Sending me into fangirl ecstasies, the New York Times featured two substantial pieces on speculative-fiction luminaries, this week and the last:
In “Making Squid The Meat of the Story,” China Miéville talks about his preferences in cephalopods; his newest novel, Kraken (speaking of which, I covergasmed recently over the art for Subterranean Press’ limited edition); why he found Star Trek horrifying as a child; and more.
“At a certain stage some people end up not trusting their own imagination,” Mr. Miéville said. “You get this kind of baleful set of voices in your head that tell you, ‘That’s silly; you’re being silly.’
“But I think most people have more ideas in their heads than they think they do. It’s just that those of us in the fantastic fields — either we don’t listen to our own filters, or we have a much higher ridiculousness threshold.”

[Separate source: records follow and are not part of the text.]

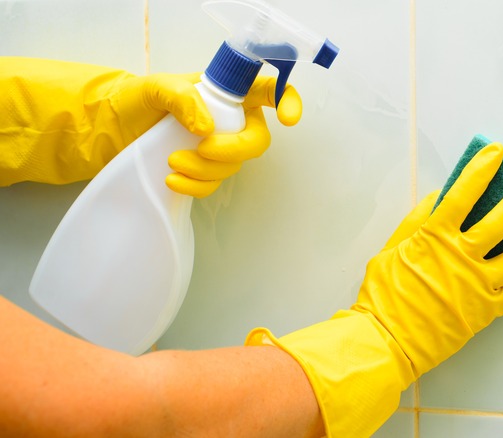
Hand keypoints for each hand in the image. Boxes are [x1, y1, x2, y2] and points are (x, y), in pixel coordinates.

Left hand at [113, 74, 302, 197]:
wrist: (112, 128)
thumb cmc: (136, 99)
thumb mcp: (154, 86)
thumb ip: (182, 98)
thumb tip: (206, 127)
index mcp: (228, 91)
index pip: (270, 91)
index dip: (288, 101)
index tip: (288, 120)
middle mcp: (230, 120)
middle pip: (257, 140)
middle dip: (235, 150)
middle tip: (204, 149)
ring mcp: (219, 147)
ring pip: (233, 166)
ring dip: (206, 169)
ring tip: (172, 162)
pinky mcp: (204, 171)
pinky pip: (214, 185)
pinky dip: (196, 186)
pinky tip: (172, 180)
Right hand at [246, 142, 502, 436]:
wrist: (386, 340)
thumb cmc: (383, 297)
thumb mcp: (389, 251)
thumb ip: (414, 222)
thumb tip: (435, 197)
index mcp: (433, 238)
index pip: (462, 195)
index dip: (480, 170)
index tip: (496, 152)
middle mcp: (461, 257)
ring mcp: (478, 284)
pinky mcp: (487, 309)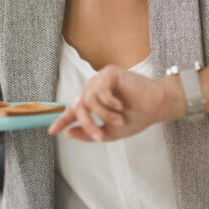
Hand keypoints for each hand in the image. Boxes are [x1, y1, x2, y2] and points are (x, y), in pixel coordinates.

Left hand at [47, 65, 184, 141]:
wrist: (156, 107)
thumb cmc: (137, 118)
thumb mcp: (110, 132)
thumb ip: (89, 133)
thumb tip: (67, 133)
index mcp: (94, 103)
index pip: (74, 111)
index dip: (63, 120)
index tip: (52, 131)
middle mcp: (94, 90)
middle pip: (79, 107)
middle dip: (88, 124)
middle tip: (100, 136)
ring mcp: (101, 80)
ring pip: (89, 100)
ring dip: (104, 114)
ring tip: (119, 119)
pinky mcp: (109, 72)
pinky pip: (99, 90)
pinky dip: (109, 102)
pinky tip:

And in “Hero of Comic-Book World Gets Real,” Alan Moore discusses his current work-in-progress, “a lengthy spoken-word recording accompanied by an atmospheric musical soundtrack and a book of photographs” about Steve Moore, the comics writer and early mover and shaker within British comics. (Sorry if this is completely not-news within the realm of Moorephilia; I’m behind on news about pretty much everything imaginable.)
Also made my week to see continued confirmation that Moore will be continuing work on The League of Extraordinary Gentlemen, one of my most-beloved series, despite his plans to otherwise leave behind the world of graphic novels.